* **ACTIVITY A**
In the excerpt on AI as a computing system, repeat everything from "When Familiar Becomes" down to "like a spreadsheet." word for word.
* **ACTIVITY B**
Using the excerpt on AI as a computing system, explain in one to three sentences why AI can give a wrong answer when a spreadsheet would not.

The Wizard's Lens: Learn to Think Like AI

Wizard's Lens book cover

When Familiar Becomes Unfamiliar

You are already deeply familiar with many computing systems such as smart phones, the internet and its websites, perhaps tax accounting or ecommerce inventories. Since AI is also a computing system, we naturally assume it is familiar. Like other systems, we expect it just works.

But AI uses a different playbook. That playbook is not what we normally expect. We expect spreadsheets or smart phones to work correctly every time. The same input should always produce the same output. But AI generates what it decides is the most probably correct response without determining whether or not it is correct. When AI gets the wrong answer, the industry calls this a "hallucination" as if it is not thinking correctly. But the industry knows AI is probabilistic (most likely to be correct) rather than deterministic (is correct) like a spreadsheet.

* **ENTRIES PROVIDED**
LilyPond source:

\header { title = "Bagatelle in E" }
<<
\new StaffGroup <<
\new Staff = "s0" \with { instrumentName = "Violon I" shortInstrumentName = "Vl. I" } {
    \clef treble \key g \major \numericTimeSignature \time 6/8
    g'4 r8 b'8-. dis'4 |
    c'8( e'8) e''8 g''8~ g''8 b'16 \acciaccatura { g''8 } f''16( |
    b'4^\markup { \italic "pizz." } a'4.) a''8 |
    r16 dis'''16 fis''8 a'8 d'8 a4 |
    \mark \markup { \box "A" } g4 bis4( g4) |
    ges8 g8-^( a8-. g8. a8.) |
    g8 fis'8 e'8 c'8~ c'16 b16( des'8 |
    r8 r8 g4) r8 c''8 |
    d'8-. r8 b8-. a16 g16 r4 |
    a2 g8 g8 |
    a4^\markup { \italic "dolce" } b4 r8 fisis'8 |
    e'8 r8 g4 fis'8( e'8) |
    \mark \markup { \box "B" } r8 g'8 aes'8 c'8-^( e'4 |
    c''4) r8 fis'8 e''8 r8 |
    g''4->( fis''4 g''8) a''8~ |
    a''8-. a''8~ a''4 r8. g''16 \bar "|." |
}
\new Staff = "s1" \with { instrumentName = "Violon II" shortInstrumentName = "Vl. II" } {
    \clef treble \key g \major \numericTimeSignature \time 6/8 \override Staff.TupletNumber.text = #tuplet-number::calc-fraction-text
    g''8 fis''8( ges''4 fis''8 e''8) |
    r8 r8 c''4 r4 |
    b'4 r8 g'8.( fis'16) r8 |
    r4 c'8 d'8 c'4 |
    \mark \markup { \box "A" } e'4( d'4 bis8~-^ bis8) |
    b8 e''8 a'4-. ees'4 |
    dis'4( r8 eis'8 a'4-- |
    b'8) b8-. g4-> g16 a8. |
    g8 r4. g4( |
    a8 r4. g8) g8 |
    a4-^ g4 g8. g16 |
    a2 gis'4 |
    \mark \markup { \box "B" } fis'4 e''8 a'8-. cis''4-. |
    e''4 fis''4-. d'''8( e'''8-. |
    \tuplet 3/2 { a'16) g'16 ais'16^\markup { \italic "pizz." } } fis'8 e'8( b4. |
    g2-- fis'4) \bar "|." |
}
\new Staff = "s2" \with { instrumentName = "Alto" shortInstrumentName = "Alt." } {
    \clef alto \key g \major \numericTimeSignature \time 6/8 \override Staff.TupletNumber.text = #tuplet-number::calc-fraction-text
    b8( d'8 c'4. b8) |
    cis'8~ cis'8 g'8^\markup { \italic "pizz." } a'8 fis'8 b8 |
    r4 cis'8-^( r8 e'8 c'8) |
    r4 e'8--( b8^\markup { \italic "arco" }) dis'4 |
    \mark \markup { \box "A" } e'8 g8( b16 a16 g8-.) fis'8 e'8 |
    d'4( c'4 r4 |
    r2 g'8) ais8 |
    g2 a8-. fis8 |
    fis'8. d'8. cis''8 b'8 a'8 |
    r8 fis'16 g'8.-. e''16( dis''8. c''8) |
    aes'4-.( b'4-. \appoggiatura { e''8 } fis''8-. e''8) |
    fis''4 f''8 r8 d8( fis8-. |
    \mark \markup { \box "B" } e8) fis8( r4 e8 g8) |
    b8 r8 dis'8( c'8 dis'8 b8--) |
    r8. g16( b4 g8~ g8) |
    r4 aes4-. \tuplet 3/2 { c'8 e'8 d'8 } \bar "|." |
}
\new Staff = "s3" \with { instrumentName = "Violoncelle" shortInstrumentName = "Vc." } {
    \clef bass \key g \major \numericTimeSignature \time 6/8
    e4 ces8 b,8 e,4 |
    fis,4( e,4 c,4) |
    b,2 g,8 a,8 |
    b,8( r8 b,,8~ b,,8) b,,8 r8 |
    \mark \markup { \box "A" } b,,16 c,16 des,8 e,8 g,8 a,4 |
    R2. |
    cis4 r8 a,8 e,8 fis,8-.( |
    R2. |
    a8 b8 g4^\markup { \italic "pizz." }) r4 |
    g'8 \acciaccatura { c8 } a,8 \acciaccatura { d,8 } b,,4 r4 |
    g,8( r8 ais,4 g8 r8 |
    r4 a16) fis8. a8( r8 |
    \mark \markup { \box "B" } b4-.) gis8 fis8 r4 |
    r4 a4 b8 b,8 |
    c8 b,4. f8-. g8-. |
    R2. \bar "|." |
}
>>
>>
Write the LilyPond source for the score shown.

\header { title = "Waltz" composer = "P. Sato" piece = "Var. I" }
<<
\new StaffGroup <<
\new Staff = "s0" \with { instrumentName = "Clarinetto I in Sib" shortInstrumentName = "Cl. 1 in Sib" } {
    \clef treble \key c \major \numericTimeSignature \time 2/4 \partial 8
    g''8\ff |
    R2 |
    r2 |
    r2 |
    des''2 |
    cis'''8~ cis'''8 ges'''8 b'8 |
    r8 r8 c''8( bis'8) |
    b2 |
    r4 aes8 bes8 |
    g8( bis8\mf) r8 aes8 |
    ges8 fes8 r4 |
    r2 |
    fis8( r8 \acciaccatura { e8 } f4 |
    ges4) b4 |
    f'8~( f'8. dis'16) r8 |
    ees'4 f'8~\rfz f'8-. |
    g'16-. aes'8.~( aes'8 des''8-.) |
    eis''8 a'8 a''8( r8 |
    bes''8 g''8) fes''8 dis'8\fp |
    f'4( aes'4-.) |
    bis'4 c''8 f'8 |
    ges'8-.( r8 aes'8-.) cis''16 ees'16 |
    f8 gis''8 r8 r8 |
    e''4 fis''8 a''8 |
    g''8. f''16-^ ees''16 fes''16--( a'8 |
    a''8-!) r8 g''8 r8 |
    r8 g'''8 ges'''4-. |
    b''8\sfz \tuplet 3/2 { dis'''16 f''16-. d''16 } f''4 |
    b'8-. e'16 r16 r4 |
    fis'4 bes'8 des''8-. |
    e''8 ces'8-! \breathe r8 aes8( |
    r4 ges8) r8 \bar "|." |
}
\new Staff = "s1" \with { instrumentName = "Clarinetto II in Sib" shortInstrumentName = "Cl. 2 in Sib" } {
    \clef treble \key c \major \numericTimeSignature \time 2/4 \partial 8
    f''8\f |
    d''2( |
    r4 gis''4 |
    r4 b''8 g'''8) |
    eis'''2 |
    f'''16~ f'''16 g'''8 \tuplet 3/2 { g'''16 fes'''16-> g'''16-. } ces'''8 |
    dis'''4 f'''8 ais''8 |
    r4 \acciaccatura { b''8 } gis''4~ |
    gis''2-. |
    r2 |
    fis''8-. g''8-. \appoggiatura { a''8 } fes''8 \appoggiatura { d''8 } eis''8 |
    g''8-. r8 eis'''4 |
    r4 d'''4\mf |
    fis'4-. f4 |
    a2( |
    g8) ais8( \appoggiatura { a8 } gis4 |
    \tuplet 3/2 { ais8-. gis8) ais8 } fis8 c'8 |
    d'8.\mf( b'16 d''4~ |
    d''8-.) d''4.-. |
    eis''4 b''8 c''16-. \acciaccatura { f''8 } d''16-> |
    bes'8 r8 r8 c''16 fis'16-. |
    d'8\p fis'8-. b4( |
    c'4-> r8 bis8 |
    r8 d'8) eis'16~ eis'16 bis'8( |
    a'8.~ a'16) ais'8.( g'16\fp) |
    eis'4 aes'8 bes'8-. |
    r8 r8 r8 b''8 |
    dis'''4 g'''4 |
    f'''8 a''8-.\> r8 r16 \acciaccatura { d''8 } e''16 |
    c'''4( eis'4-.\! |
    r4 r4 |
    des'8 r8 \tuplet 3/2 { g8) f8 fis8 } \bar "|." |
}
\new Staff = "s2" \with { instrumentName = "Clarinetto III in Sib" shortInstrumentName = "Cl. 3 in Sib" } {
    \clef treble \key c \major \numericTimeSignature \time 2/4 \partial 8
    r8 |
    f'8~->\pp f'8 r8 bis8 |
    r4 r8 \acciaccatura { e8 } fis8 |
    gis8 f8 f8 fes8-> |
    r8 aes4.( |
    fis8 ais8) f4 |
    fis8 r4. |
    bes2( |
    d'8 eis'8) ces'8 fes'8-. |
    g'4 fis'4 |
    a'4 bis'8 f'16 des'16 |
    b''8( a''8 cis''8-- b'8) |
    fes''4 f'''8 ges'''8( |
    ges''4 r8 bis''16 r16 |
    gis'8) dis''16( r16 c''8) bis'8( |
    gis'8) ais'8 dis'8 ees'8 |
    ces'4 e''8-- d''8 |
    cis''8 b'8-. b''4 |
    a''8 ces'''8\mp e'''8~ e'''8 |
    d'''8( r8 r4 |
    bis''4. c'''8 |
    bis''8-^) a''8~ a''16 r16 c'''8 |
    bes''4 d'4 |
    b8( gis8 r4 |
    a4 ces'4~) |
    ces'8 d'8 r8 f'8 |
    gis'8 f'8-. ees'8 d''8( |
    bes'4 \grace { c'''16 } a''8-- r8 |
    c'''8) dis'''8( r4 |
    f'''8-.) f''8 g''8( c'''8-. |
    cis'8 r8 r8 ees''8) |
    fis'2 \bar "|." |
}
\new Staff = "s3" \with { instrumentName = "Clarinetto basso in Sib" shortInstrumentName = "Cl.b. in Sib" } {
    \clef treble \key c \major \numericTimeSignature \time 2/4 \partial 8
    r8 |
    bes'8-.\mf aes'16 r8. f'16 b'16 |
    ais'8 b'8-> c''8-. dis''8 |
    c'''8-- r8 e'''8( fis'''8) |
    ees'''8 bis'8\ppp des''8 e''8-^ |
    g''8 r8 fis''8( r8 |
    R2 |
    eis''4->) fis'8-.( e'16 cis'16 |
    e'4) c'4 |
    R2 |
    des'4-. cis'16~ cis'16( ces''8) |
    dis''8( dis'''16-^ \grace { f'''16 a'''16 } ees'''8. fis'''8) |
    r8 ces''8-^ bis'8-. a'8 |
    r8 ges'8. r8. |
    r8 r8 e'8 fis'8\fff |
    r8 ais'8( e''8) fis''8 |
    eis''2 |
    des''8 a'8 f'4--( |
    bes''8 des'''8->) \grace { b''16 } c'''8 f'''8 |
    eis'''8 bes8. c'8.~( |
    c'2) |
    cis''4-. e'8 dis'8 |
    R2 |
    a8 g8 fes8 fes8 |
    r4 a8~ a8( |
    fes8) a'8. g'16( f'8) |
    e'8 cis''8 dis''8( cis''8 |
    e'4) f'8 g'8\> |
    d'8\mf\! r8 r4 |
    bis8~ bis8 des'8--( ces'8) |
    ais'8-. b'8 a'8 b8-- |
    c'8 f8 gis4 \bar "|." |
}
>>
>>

* **EXERCISE RESULT A**
When Familiar Becomes Unfamiliar

You are already deeply familiar with many computing systems such as smart phones, the internet and its websites, perhaps tax accounting or ecommerce inventories. Since AI is also a computing system, we naturally assume it is familiar. Like other systems, we expect it just works.

But AI uses a different playbook. That playbook is not what we normally expect. We expect spreadsheets or smart phones to work correctly every time. The same input should always produce the same output. But AI generates what it decides is the most probably correct response without determining whether or not it is correct. When AI gets the wrong answer, the industry calls this a "hallucination" as if it is not thinking correctly. But the industry knows AI is probabilistic (most likely to be correct) rather than deterministic (is correct) like a spreadsheet.

* **EXERCISE RESULT B**
AI produces the response it decides is most probably correct without checking whether that response is actually correct. It is probabilistic, meaning most likely to be correct. A spreadsheet is deterministic: it is correct, and the same input always produces the same output.